• **Work task**:
Pick every line out of the entries below that holds the string "gallon", and report them.

Materials provided Start Marker

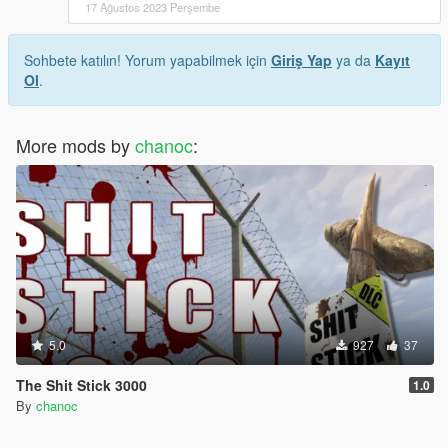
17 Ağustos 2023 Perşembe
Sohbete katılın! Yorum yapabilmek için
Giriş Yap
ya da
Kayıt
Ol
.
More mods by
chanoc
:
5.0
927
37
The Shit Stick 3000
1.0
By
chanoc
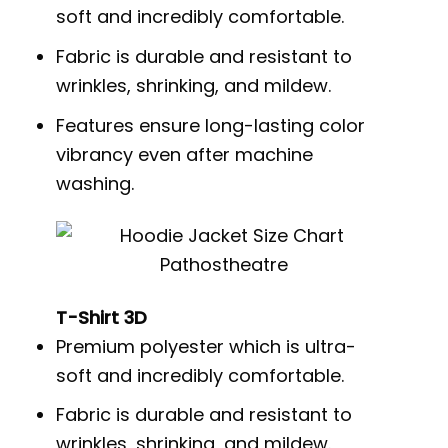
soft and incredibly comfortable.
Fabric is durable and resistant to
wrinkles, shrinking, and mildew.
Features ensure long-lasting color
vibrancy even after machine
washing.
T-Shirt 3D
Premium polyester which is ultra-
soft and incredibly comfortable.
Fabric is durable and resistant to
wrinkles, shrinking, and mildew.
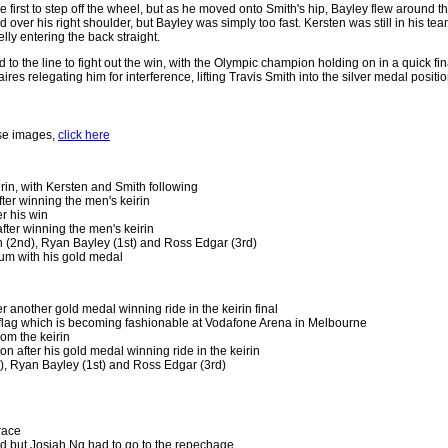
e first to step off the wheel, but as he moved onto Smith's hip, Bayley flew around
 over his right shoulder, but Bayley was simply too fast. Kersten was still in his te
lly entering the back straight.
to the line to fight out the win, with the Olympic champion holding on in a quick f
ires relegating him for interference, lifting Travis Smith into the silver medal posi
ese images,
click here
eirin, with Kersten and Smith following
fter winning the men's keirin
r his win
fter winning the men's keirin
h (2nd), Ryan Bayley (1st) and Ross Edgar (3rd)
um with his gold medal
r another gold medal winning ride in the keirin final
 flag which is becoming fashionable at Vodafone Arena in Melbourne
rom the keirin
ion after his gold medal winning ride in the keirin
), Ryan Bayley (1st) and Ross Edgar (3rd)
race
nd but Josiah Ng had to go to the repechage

Materials provided End Marker
Materials provided Start Marker

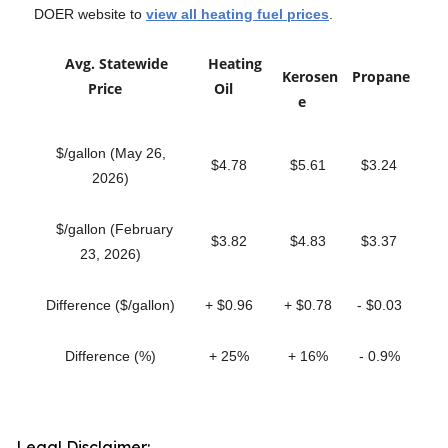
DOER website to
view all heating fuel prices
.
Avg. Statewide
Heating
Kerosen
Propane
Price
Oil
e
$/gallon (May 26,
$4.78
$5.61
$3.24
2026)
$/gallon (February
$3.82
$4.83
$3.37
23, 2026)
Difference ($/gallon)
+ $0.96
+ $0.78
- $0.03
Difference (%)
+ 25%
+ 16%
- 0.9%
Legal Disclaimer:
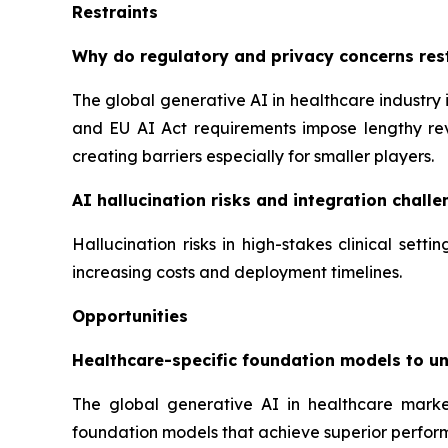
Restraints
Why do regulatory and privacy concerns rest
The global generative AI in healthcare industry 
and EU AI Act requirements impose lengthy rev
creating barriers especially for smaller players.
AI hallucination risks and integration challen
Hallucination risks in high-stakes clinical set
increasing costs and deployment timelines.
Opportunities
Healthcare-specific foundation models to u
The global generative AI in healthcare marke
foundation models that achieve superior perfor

Materials provided End Marker

• **Result**:
$/gallon (May 26,
$/gallon (February
Difference ($/gallon)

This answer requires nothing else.